The investment industry and its regulators are often working at cross purposes, but that can’t be the case when it comes to online security, suggests the head of the North American Securities Administrators Association (NASAA).
Speaking at the group’s cybersecurity conference in Washington, D.C. on Tuesday, NASAA president (and head of the New Jersey Bureau of Securities) Christopher Gerold said that security — for both the industry generally and for the growing financial technology (fintech) sector — are top priorities for securities regulators.
“Cyber attacks show no sign of letting up and regulators, industry and investors all must be vigilant, proactive, and steadfast in our defense against these threats,” he said.
“The reputational damage and loss of client trust that often follows a data breach can be devastating to the bottom line of any business, especially small businesses.”
Earlier this year, NASAA adopted a model rule for data security, which requires state-regulated U.S. investment advisers to adopt policies and procedures on information security, Gerold said, and to provide their privacy policy to clients annually.
The model rule can now be implemented in individual states via regulation.
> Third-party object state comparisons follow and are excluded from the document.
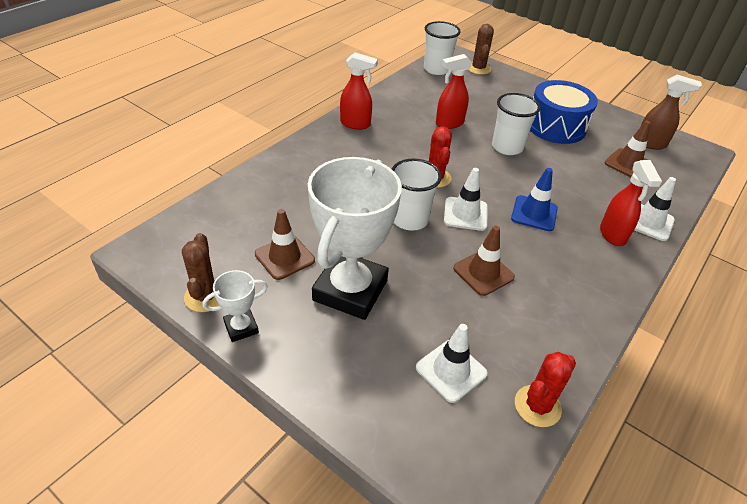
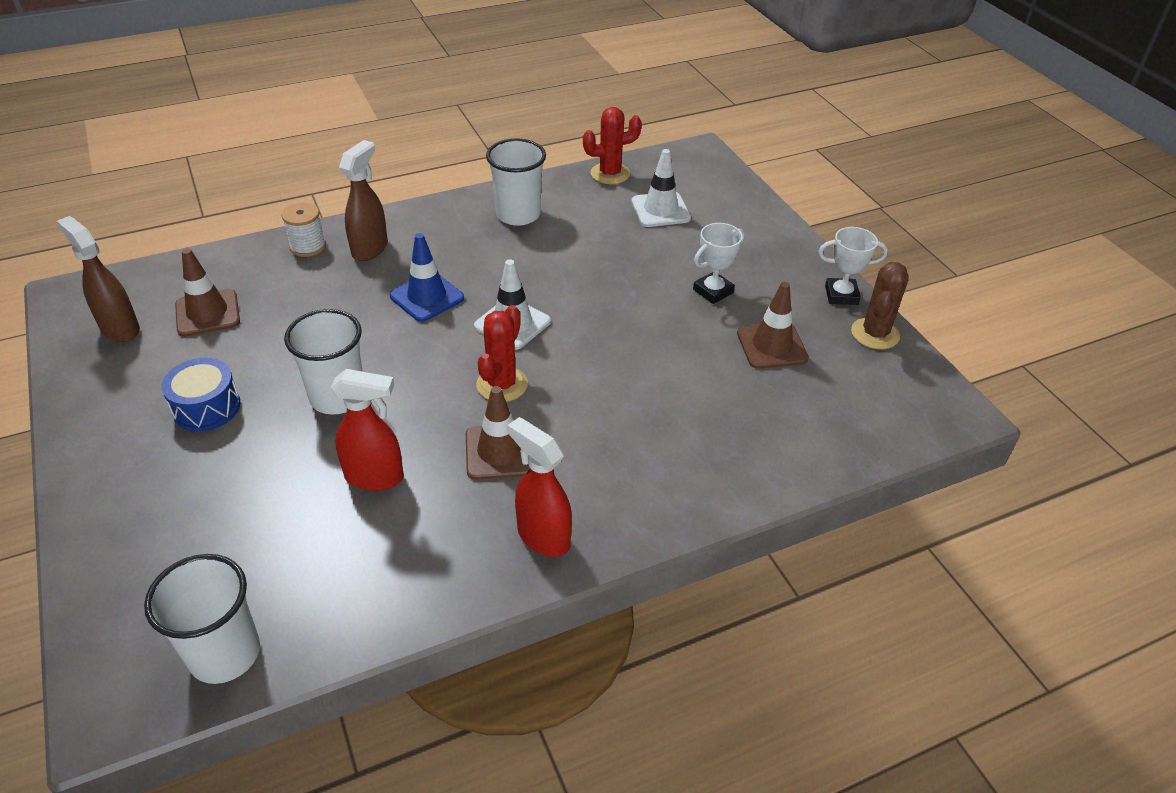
camera: 150 degrees left, 0 degrees up
(350, 290) = (713, 291): white trophy -> white trophy, size x0.45
(410, 219) = (589, 340): white cup -> white cup (518, 214)
(478, 68) = (130, 619): brown cactus -> none
(483, 273) = (557, 262): brown traffic cone -> brown traffic cone (500, 452)
(555, 126) = (206, 407): blue drum -> blue drum, size x0.59
(612, 235) = (370, 249): red spray bottle -> brown spray bottle
(649, 222) = (308, 246): white traffic cone -> white spool

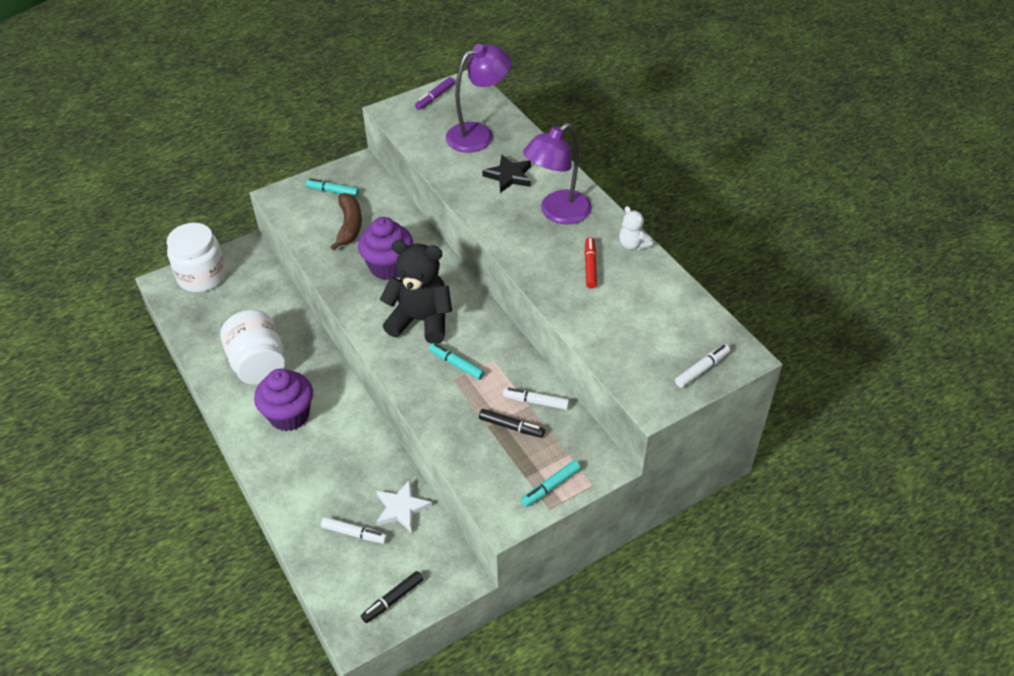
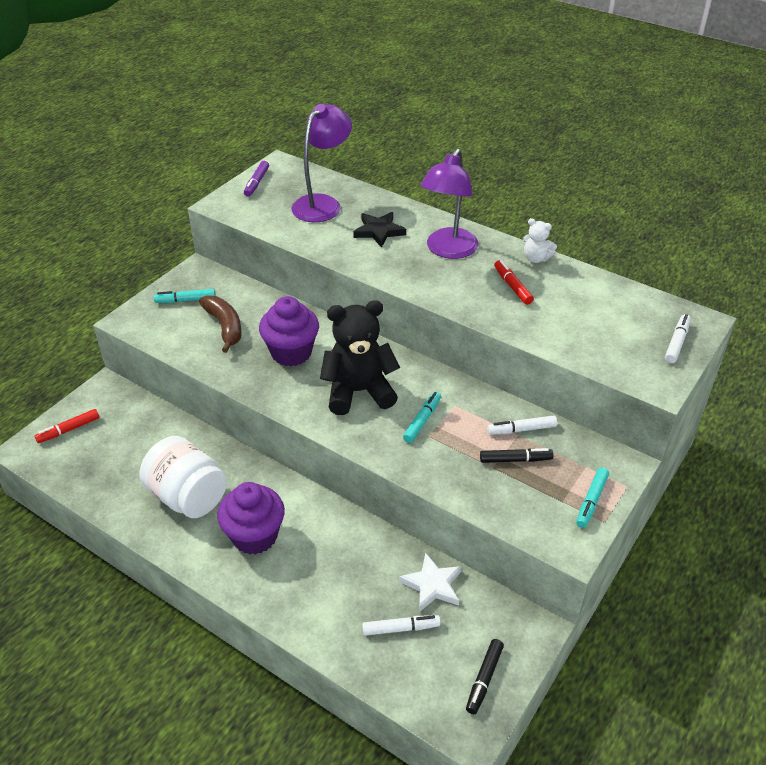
camera: 25 degrees left, 5 degrees down
(202, 276) = (68, 430): white jar -> red marker
(456, 364) = (422, 420): turquoise marker -> turquoise marker turned 105 degrees clockwise

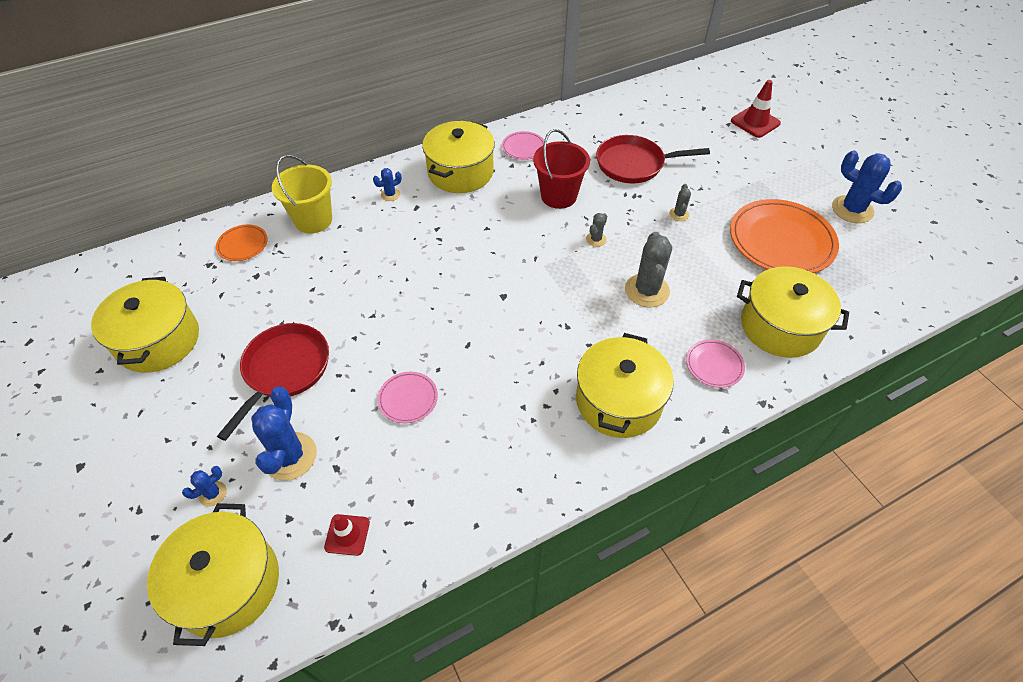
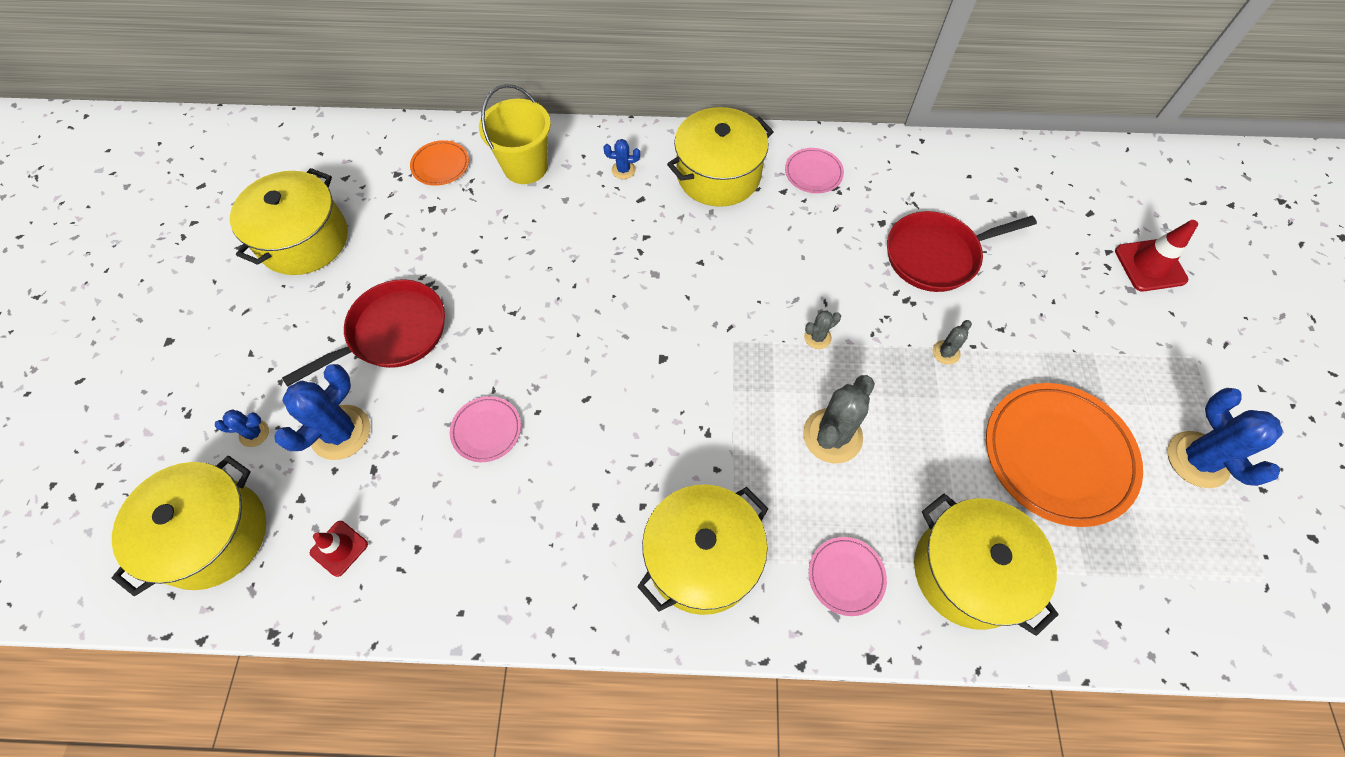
camera: 30 degrees right, 10 degrees up
(558, 196) = (812, 258): red bucket -> none
(634, 164) = (936, 255): red pan -> red pan turned 45 degrees counterclockwise

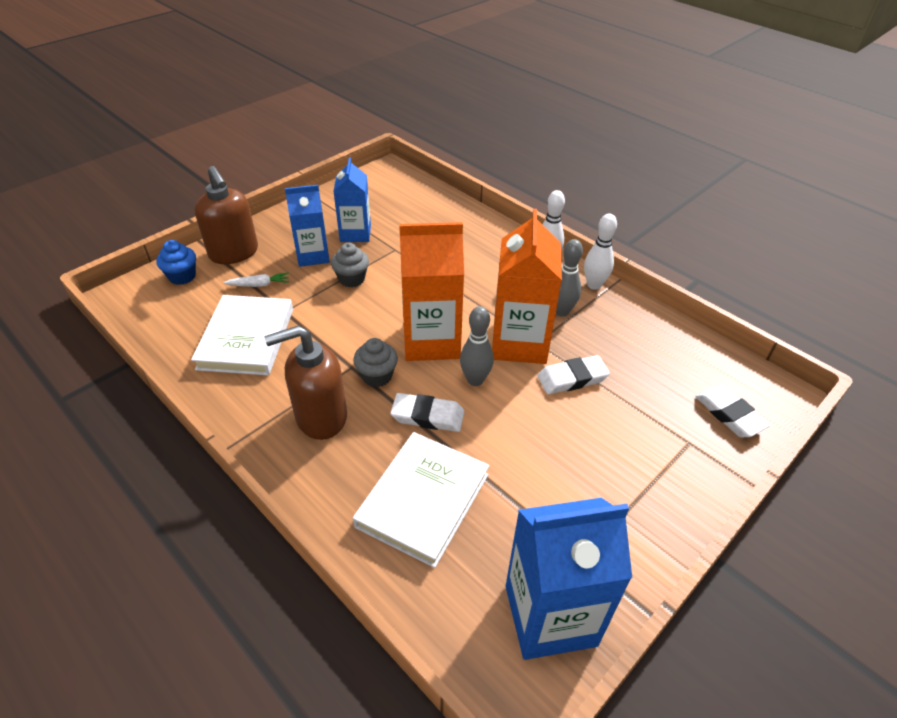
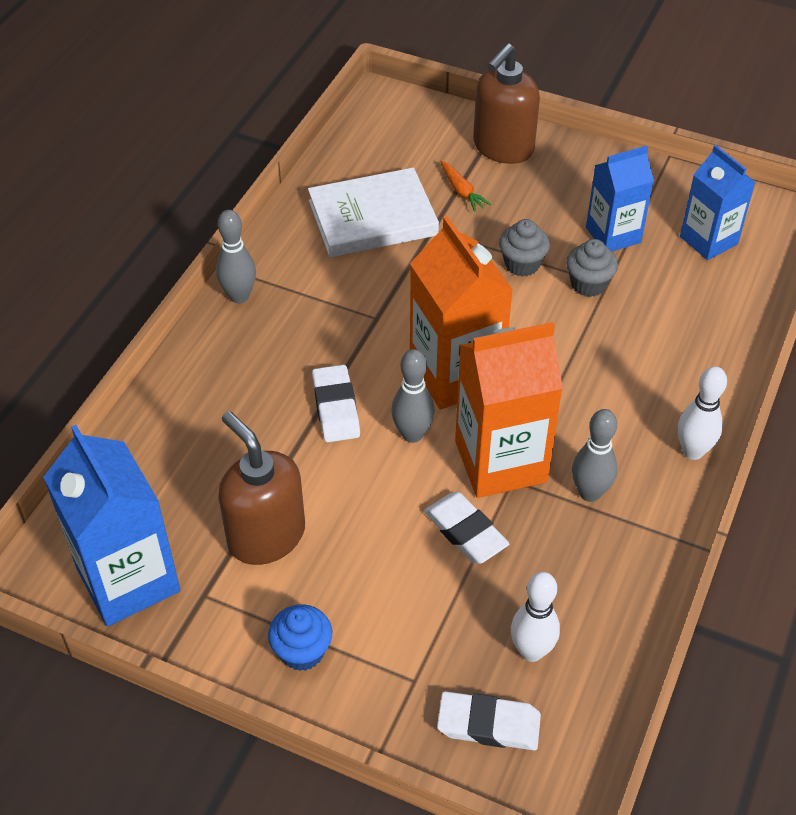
camera: 70 degrees right, 5 degrees up
(182, 276) = (438, 127): blue cupcake -> blue cupcake (302, 651)
(259, 285) = (462, 191): white carrot -> orange carrot
(269, 446) = (239, 296): none -> grey bowling pin
(313, 256) = (542, 214): blue carton -> blue carton (708, 240)
(320, 417) = (293, 320): brown soap dispenser -> brown soap dispenser (266, 536)
(377, 376) = (373, 344): grey cupcake -> grey cupcake (588, 284)
(423, 500) = (223, 438): white book -> none
(594, 285) = (673, 519): white bowling pin -> white bowling pin (531, 651)
(729, 414) = (488, 724): white eraser -> white eraser turned 60 degrees clockwise

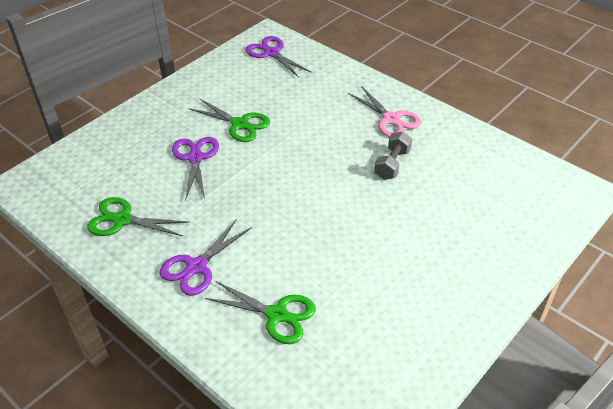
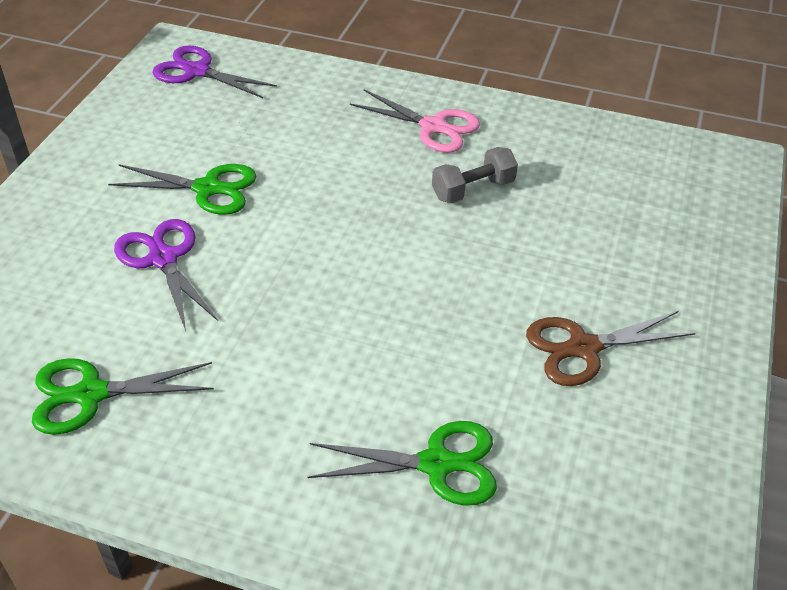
camera: 25 degrees left, 0 degrees up
(197, 267) = (264, 431): purple scissors -> none
(392, 164) = (473, 189): grey dumbbell -> grey dumbbell turned 60 degrees clockwise
(402, 278) = (583, 348): none -> brown scissors

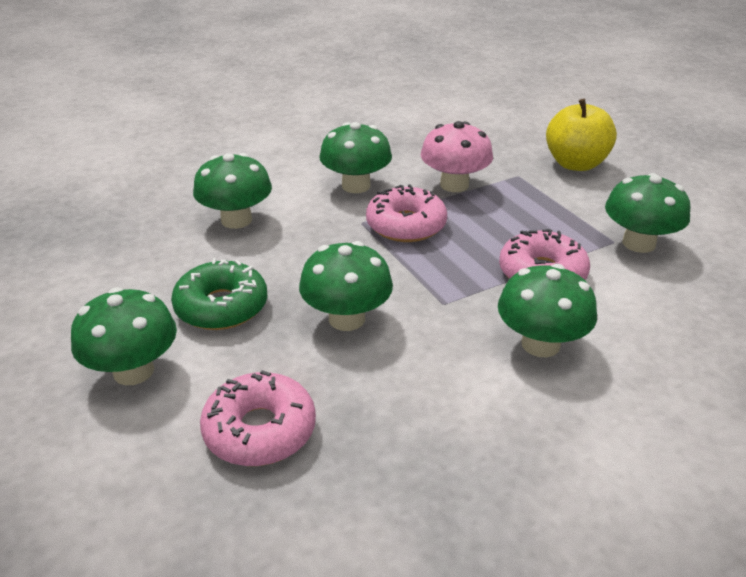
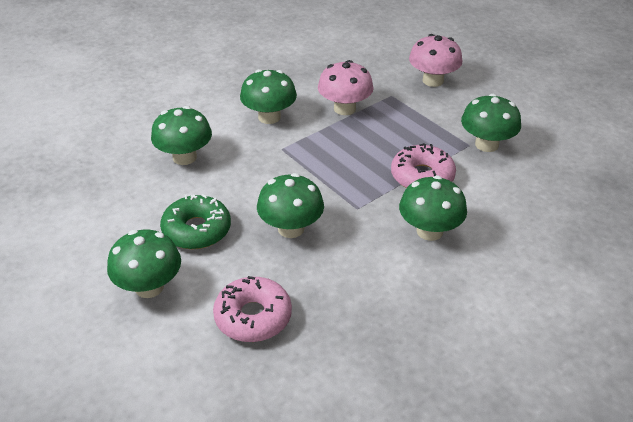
camera: 10 degrees left, 5 degrees up
(406, 225) = (316, 148): pink donut -> none
(575, 164) = (433, 80): yellow apple -> pink mushroom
At the same time, security is a top concern for the emerging fintech sector, he said. In a recent NASAA investor survey, 63% of respondents said data security is their top priority when deciding whether to use technology for banking and investments.
“With a strong and united effort from regulators and industry, we can make a real difference in providing a regulatory framework that enables new technologies to flourish while providing investors with the protections they deserve,” he said.